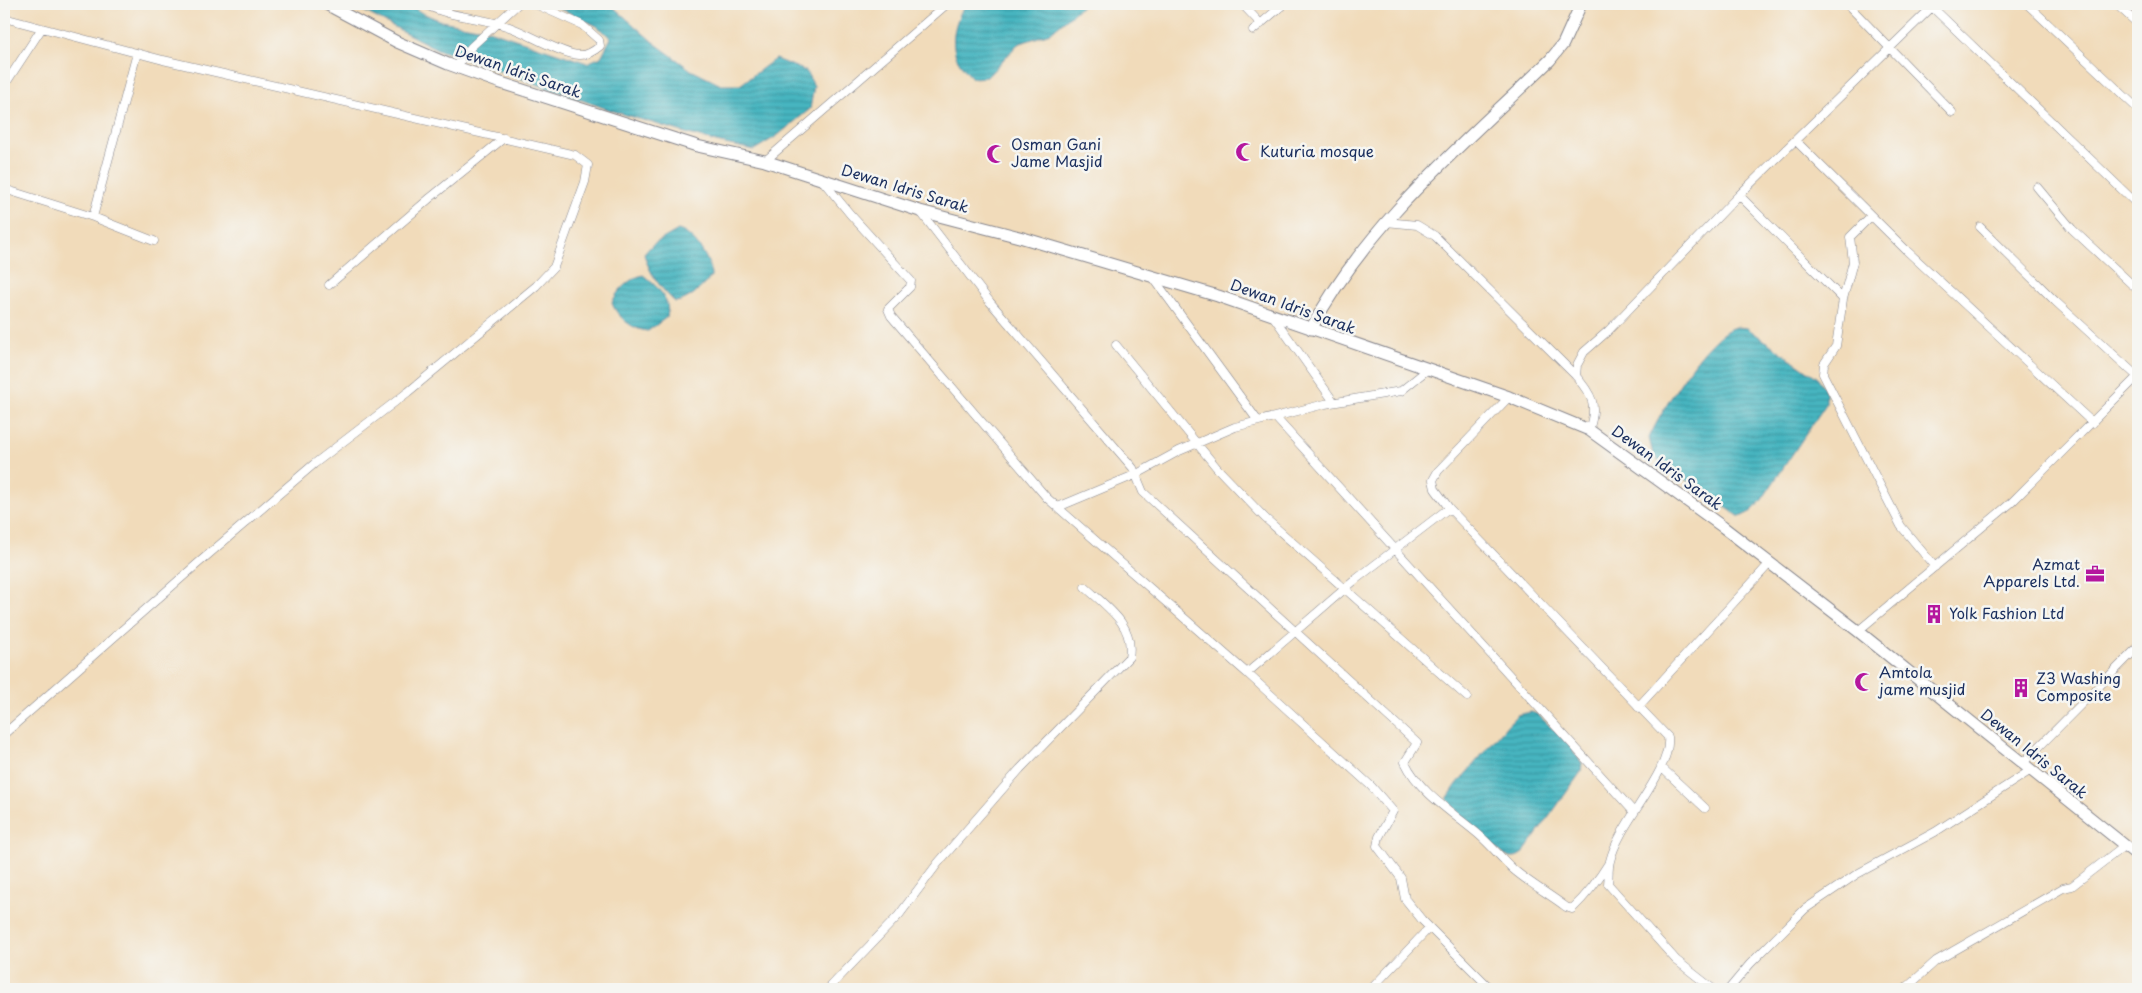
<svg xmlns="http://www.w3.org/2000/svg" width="2142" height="993" viewBox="0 0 2142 993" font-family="'Playpen Sans',sans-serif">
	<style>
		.water { fill: url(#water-rules); stroke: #30728f }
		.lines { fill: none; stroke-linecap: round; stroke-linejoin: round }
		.street-casing { stroke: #86858c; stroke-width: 9 }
		.secondary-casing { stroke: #86858c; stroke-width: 13 }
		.street { stroke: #fff; stroke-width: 8 }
		.secondary { stroke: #fff; stroke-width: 11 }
		.labels { text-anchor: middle; stroke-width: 5; stroke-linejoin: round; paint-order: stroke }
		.street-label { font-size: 15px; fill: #1b2f5e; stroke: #f6f6f2 }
		.poi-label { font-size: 15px; fill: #1b2f5e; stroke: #f6f6f2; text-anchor: start }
	</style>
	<defs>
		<pattern id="water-rules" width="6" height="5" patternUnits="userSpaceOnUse" patternTransform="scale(1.25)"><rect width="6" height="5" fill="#46b5c0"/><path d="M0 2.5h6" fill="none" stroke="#3a949f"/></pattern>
	</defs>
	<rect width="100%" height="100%" fill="#f6f6f2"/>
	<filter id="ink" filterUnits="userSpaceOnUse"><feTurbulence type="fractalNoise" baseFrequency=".02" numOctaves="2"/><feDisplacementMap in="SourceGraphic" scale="10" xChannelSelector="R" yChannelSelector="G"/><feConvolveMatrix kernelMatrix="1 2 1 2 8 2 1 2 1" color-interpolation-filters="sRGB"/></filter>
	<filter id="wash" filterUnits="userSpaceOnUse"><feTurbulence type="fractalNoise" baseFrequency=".0096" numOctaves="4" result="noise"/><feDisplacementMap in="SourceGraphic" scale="20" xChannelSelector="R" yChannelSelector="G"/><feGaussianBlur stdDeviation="1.12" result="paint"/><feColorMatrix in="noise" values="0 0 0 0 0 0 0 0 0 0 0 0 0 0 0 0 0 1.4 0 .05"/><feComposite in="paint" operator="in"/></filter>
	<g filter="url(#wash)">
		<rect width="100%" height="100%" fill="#f1dbba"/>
		<path class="water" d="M350 4H409L420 12 441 21 488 30 587 63 601 57 611 38 597 26 551 4H610L653 42 691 70 721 85H740L775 59 806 71 814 86 810 109 777 136 754 150 716 142 613 111 437 49Z
			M966 4H1084L1050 33 1018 44 987 77 972 78C967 72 959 64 956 56 950 38 956 18 966 4Z
			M678 230C694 234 712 261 711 277 702 287 689 301 675 302 661 289 649 273 644 254L652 245Z
			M643 275C657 286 671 299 667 317L648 331C633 330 617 317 612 303 617 290 630 278 643 275Z
			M1735 327 1747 328 1818 378 1826 392V404L1761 501 1752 511 1740 517 1661 463 1653 454 1649 438C1662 410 1706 335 1735 327Z
			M1531 712 1537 714 1567 742 1582 763 1581 772 1524 852C1517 858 1513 858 1504 855L1462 817 1447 799 1457 784 1509 723 1517 715Z"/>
	</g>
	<g filter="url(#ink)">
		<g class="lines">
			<g class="street-casing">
				<path id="street" d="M424 4C451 18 483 17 512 28 529 34 563 55 579 55 587 56 594 51 600 46L599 40 582 25 535 4
					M1242 4 1261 24
					M1847 4 1952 112
					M1929 4 2138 205
					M2027 4 2138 109
					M2116 4 2138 24
					M4 18 163 60 575 155 588 165 585 182 554 267 536 286 408 392 314 464 196 565 4 734
					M1253 30 1284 4
					M456 67 471 47 518 4
					M4 86 42 28
					M1796 141 1906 250 2093 423
					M765 161 947 4
					M822 180 850 214 911 281 910 287 888 309 891 316 1047 498 1247 673
					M2037 187 2072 229 2138 290
					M4 189 93 217 154 241
					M1739 195 1843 299
					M920 211 990 302 1133 468 1143 492 1417 743 1405 762C1419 792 1453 813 1478 834 1491 845 1501 858 1513 869 1529 883 1549 894 1566 907L1572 909C1588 894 1599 879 1610 861
					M1871 216 1850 237 1853 262 1843 299 1836 346 1824 364 1823 374 1901 526 1935 567
					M93 217 137 53
					M1386 222 1417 225 1435 236 1576 376C1592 396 1598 404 1589 430
					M1980 227 2055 301 2138 377
					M1152 276 1258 421
					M329 285 430 198 504 138
					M1273 316 1334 402
					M1116 345 1217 468 1265 518 1467 697
					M1576 376 1577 365 1584 352 1608 331 1739 195 1935 4
					M1509 397 1438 471 1433 480 1435 489 1449 508 1668 737C1672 772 1619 822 1610 861 1608 868 1609 877 1608 884L1676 960 1713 989
					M1275 417 1633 811
					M1058 507 1137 474 1179 451 1235 427 1325 404 1401 391 1427 370
					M1449 508 1355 580 1247 673 1371 786 1393 811 1379 837 1377 846 1401 878 1405 899 1422 920 1491 989
					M1858 631 2012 502 2138 376
					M1638 707 1770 563
					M2022 764 2138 647
					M1661 767 1705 808
					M828 989 899 915 938 863 1020 769 1129 657C1135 625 1107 607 1085 587
					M1371 989 1429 928
					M1729 989 1750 964 1805 909 1857 874 1935 832 2031 770
					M1905 989 1936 961 2063 888 2072 886 2125 845"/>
			</g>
			<g class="secondary-casing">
				<path id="secondary" d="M326 4 397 42 448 64 498 82 697 146 765 161 920 211 1023 238 1218 296 1509 397 1589 430 1723 527 1858 631 2138 856
					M1311 329C1368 222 1465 143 1550 60L1563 44 1581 4"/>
			</g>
			<use href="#street" class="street"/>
			<use href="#secondary" class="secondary"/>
		</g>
	</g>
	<defs>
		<g id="mosque-bare" transform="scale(1.5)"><path d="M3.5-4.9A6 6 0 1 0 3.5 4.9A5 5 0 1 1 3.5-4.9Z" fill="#b5179e" stroke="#f6f6f2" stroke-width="2.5" paint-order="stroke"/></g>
		<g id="office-bare" transform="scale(1.5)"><path d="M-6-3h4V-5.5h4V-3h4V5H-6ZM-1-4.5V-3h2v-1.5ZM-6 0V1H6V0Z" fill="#b5179e" stroke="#f6f6f2" stroke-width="2.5" paint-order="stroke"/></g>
		<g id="building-bare" transform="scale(1.5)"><path d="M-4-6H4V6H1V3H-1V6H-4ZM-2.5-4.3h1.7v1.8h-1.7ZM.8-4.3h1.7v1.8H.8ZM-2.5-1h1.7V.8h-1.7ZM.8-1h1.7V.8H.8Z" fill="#b5179e" stroke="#f6f6f2" stroke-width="2.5" paint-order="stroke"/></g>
	</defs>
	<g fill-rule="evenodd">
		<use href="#mosque-bare" x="1245" y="152"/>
		<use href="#mosque-bare" x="996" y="154"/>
		<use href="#office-bare" x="2095" y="574"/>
		<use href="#building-bare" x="1934" y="614"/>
		<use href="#mosque-bare" x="1864" y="682"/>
		<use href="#building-bare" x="2021" y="688"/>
	</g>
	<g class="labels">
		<g class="street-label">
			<text transform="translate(518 72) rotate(19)" y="5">Dewan Idris Sarak</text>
			<text transform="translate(905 189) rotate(17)" y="5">Dewan Idris Sarak</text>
			<text transform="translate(1293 307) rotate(20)" y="5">Dewan Idris Sarak</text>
			<text transform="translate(1667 468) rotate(36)" y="5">Dewan Idris Sarak</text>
			<text transform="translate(2034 754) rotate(39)" y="5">Dewan Idris Sarak</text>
		</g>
		<g class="poi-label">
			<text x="1011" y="150">Osman Gani<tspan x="1011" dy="17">Jame Masjid</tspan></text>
			<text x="1260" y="157">Kuturia mosque</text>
			<text x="2080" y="570" text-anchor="end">Azmat<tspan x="2080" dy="17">Apparels Ltd.</tspan></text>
			<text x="1949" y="619">Yolk Fashion Ltd</text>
			<text x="1879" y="678">Amtola<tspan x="1879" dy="17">jame musjid</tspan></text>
			<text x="2036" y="684">Z3 Washing<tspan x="2036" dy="17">Composite</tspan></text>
		</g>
	</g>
	<rect width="2142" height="993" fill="none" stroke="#f6f6f2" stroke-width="20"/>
</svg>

──────

▶ Exercise prompt: Each line above that contains the string "baseFrequency" should be identified and copied.

▶ Result of this task:
	<filter id="ink" filterUnits="userSpaceOnUse"><feTurbulence type="fractalNoise" baseFrequency=".02" numOctaves="2"/><feDisplacementMap in="SourceGraphic" scale="10" xChannelSelector="R" yChannelSelector="G"/><feConvolveMatrix kernelMatrix="1 2 1 2 8 2 1 2 1" color-interpolation-filters="sRGB"/></filter>
	<filter id="wash" filterUnits="userSpaceOnUse"><feTurbulence type="fractalNoise" baseFrequency=".0096" numOctaves="4" result="noise"/><feDisplacementMap in="SourceGraphic" scale="20" xChannelSelector="R" yChannelSelector="G"/><feGaussianBlur stdDeviation="1.12" result="paint"/><feColorMatrix in="noise" values="0 0 0 0 0 0 0 0 0 0 0 0 0 0 0 0 0 1.4 0 .05"/><feComposite in="paint" operator="in"/></filter>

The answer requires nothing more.